__Exercise requirements__
Copy every line below that has the word "stream" in it.

== Supplied data

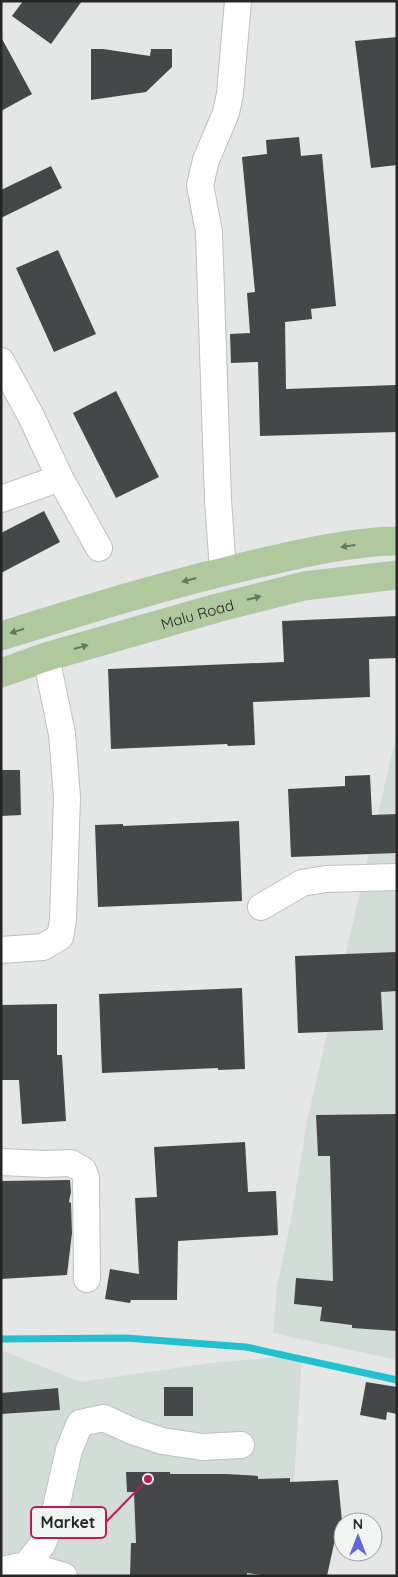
<svg xmlns="http://www.w3.org/2000/svg" width="398" height="1577" font-family="Quicksand,sans-serif">
<style>
.built{fill:#d3ddd7}
.lines{fill:none;stroke-linecap:round;stroke-linejoin:round}
.stream{stroke:#23c0d0;stroke-width:7}
.building{fill:#454848}
.minor-casing{stroke:#bdc0be;stroke-width:28}
.major-casing{stroke:#c2c2c2;stroke-width:29}
.minor{stroke:#fff;stroke-width:26}
.major{stroke:#b0c89e;stroke-width:28}
.oneway{fill:#6a7762}
.labels{text-anchor:middle;dominant-baseline:central;stroke-width:5;stroke-linejoin:round;paint-order:stroke}
.street-label{font-size:15px;fill:#252625;stroke:#f1f5f2}
.leader{fill:none;stroke:#c2185b;stroke-width:2}
.callout-dot{fill:#c2185b;stroke:#f1f5f2;stroke-width:2}
.callout{fill:#f1f5f2;stroke:#c2185b;stroke-width:2}
.callout-label{font-size:16px;text-anchor:middle;font-weight:bold;fill:#252625}
</style>
<rect width="100%" height="100%" fill="#e4e7e5"/>
<path class="built" d="M397,732V1360L273,1333L277,1287L291,1220L307,1121Z
M1,1350L80,1382L210,1363L302,1355L288,1576H1Z"/>
<g class="lines">
<path class="stream" d="M1,1339L126,1338L246,1347L397,1380"/>
</g>
<path class="building" d="M23,1H82L51,44L12,16Z
M1,37L32,94L1,111Z
M397,37V165L371,168L355,41Z
M91,49H103L150,56L151,49H172V67L146,92L91,100Z
M299,137L301,156L322,154L336,306L311,309L312,319L285,322L286,389L396,385L397,432L260,436L258,362L231,363L230,334L250,333L247,293L255,292L242,157L267,154L266,140Z
M51,166L62,188L1,218V190Z
M58,250L96,334L54,352L16,268Z
M116,391L159,477L116,498L73,413Z
M44,511L60,542L1,573V533Z
M397,616V658L369,659L370,697L253,702L255,745L228,746L227,744L111,749L108,669L284,662L282,621Z
M1,770H20L21,815L1,816Z
M370,775L372,815L397,814V853L291,857L288,789L345,786V776Z
M239,821L242,901L98,907L95,825L123,824V826Z
M397,952V991L381,992L383,1030L298,1033L295,956Z
M242,988L245,1069L218,1070V1068L102,1073L99,994Z
M57,1004V1055H62L66,1121L22,1124L19,1080H1V1005Z
M397,1114V1331L352,1328V1325L320,1321L322,1307L294,1304L296,1278L333,1281L330,1156H318L316,1115Z
M245,1142L248,1192L276,1191L278,1235L178,1241L177,1300H131L130,1303L105,1299L110,1269L139,1274L135,1198L157,1197L154,1147Z
M70,1180L71,1192L69,1202L71,1203L72,1233L67,1275L1,1279V1181Z
M366,1382L397,1387V1414L387,1412L386,1420L360,1415Z
M164,1387H193V1416H164Z
M58,1388L60,1410L1,1414V1393Z
M126,1472H170V1474H227L258,1476V1479L290,1478V1482L338,1480L342,1521H339L327,1576H269L247,1573V1576H130L131,1543H136L134,1492H127Z"/>
<g class="lines">
<defs>
<path id="minor" d="M1,361L31,416L60,478L99,548
M1,499L60,478
M223,570L218,500L209,232L200,185L206,160L226,113L230,94L238,1
M261,907L302,883L326,879L397,877
M1,950L43,947L60,937L63,920L67,797L62,734L46,657
M1,1162L45,1164L71,1163L83,1170L86,1178L87,1279
M26,1565L64,1576
M1,1570L26,1565L42,1545L54,1516L69,1450L80,1423L104,1418L132,1431L162,1441L203,1447L241,1445"/>
<g id="major">
<path d="M1,636C91,608 181,580 273,560C311,551 358,541 397,541"/>
<path id="s1" d="M1,673L46,657L217,608L304,586L397,575"/>
</g>
</defs>
<use href="#minor" class="minor-casing"/>
<use href="#major" class="major-casing"/>
<use href="#minor" class="minor"/>
<use href="#major" class="major"/>
</g>
<defs><path id="oneway-solid" d="M-6-.8H1V-3.2L6.5 0L1 3.2V.8H-6Z" transform="scale(1.25)"/></defs>
<g class="oneway">
<use href="#oneway-solid" transform="translate(348 546) rotate(172)"/>
<use href="#oneway-solid" transform="translate(189 580) rotate(165)"/>
<use href="#oneway-solid" transform="translate(254 598) rotate(-14)"/>
<use href="#oneway-solid" transform="translate(17 631) rotate(163)"/>
<use href="#oneway-solid" transform="translate(81 647) rotate(-16)"/>
</g>
<g class="labels">
<g class="street-label">
<text stroke="none"><textPath href="#s1" startOffset="205">Malu Road</textPath></text>
</g>
</g>
<path class="leader" d="M148 1479L106 1522"/>
<circle class="callout-dot" cx="148" cy="1479" r="5"/>
<rect class="callout" x="31" y="1507" width="75" height="31" rx="5"/>
<g class="callout-label">
<text x="68" y="1528">Market</text>
</g>
<rect width="398" height="1577" fill="none" stroke="#252625" stroke-width="5"/>
<g transform="translate(358 1537)"><circle r="24" fill="#f1f5f2" stroke="#9fa2a0"/>
<path d="M0-4L9 19L0 12L-9 19Z" fill="#6365de"/>
<text y="-8" font-size="14" font-weight="bold" text-anchor="middle" fill="#252625">N</text>
</g>
</svg>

====

__Expected answer__
.stream{stroke:#23c0d0;stroke-width:7}
<path class="stream" d="M1,1339L126,1338L246,1347L397,1380"/>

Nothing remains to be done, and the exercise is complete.